On été extraits de la base de données Europresse tous les articles du journal Le Monde qui contiennent le mot sport (au singulier et au pluriel) de 1944 à 1986. Soulignons que ces bornes temporelles guident aussi en partie le choix du journal investigué : au moment de l’extraction, seul le journal Le Monde est représenté sur cette période. Notons également qu’en 2024, cette extraction n'est plus possible : l’indexation du Monde commence maintenant à l’année 2001.
Ce premier corpus comprend donc 27 676 articles qui regroupent 18 millions d’occurrences composées de 180880 formes différentes. Le graphique 1 rend compte de l’évolution de la fréquence de ces articles par année.
Graphique 1 : Evolution du nombre d’articles contenant le mot sport de 1944 à 1986
Cette représentation qui semble attester d’une augmentation franche du nombre d’article contenant le mot sport entre 1944 et 1970 est potentiellement trompeuse : cette croissance peut être uniquement due à une augmentation globale du nombre d’articles dans ce journal. De façon à contrôler ce phénomène, le nombre total d’articles publiés par année a été déterminé, ce qui nous permet d’étudier la proportion d’article contenant le mot sport. Les résultats sont présentés dans le graphique 2.
Graphique 2 : évolution de la proportion d’articles contenant le mot sport de 1944 à 1986
Ce graphique indique qu’il y a une augmentation sensible du traitement du sport dans le quotidien du soir. La proportion d’articles a pratiquement doublé entre les années 1950 et les années 1980.
Ce corpus a été soumis à une classification hiérarchique descendante avec la méthode Reinert (Reinert, 1983 ; Ratinaud, 2018). Rappelons que dans cette procédure, le corpus est d’abord découpé en segment de texte (514 390 ici) et que seul les formes pleines (les adjectifs, les adverbes, les verbes et les substantifs) participent à l’analyse. La méthode repose sur une série d’analyses factorielles des correspondances et a pour objectif de réunir les segments de texte qui ont tendance à contenir les mêmes mots. Les classes produites par cette analyse sont donc des ensembles de segments qui traitent des mêmes thématiques. Elles sont décrites sur la base du lexique qui les caractérise, c’est-à-dire par les formes qui sont statistiquement sur-représentées dans les segments qu’elles regroupent quand on les compare à l’ensemble des autres classes.
Le premier traitement du corpus donne un résultat en 18 classes (graphique 3).

#### Entrées enregistrées
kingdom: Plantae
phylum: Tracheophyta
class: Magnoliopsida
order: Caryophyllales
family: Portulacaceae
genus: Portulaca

* * *

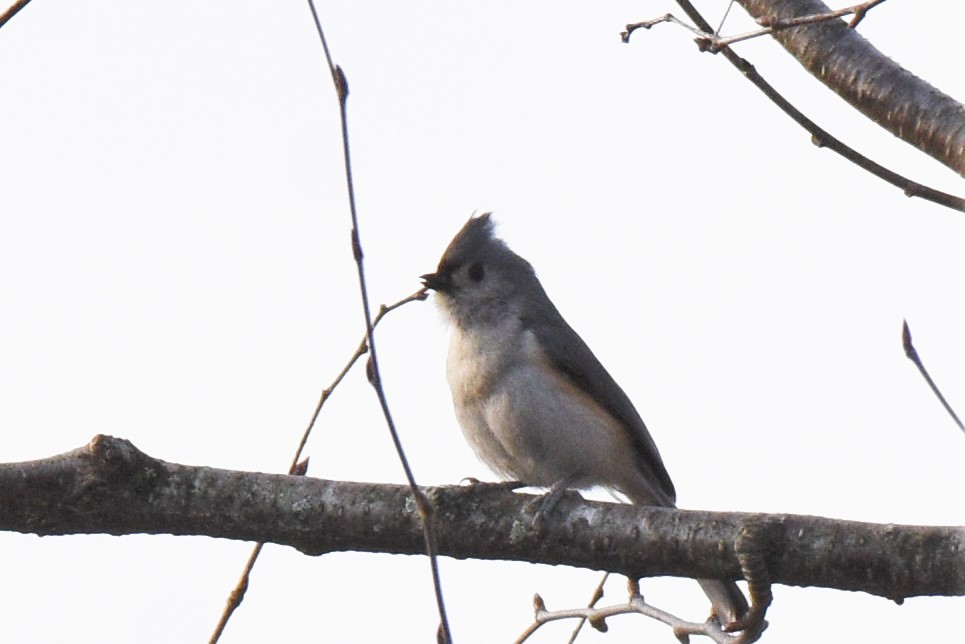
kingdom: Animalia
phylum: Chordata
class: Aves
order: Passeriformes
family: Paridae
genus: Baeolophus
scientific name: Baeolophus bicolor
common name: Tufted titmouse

#### Consignes
a: Indiquez si chacune des affirmations suivantes concorde avec le texte sur le corpus du Monde, en répondant par oui ou par non et en citant mot pour mot le passage qui tranche : (i) le corpus comprend 27 676 articles ; (ii) en 2024, l'indexation du Monde dans la base commence en 1944 ; (iii) seuls les adjectifs, les adverbes, les verbes et les substantifs participent à l'analyse.
b: Imprimez le passage du texte sur le corpus du Monde compris entre « Graphique 2 : évolution » et « les années 1980. », ces deux bornes incluses.
Les entrées ne jouent ici aucun rôle.

#### Réponses par consigne
a:
(i) Oui : « Ce premier corpus comprend donc 27 676 articles »
(ii) Non : « l’indexation du Monde commence maintenant à l’année 2001 »
(iii) Oui : « seul les formes pleines (les adjectifs, les adverbes, les verbes et les substantifs) participent à l’analyse »

b:
Graphique 2 : évolution de la proportion d’articles contenant le mot sport de 1944 à 1986
Ce graphique indique qu’il y a une augmentation sensible du traitement du sport dans le quotidien du soir. La proportion d’articles a pratiquement doublé entre les années 1950 et les années 1980.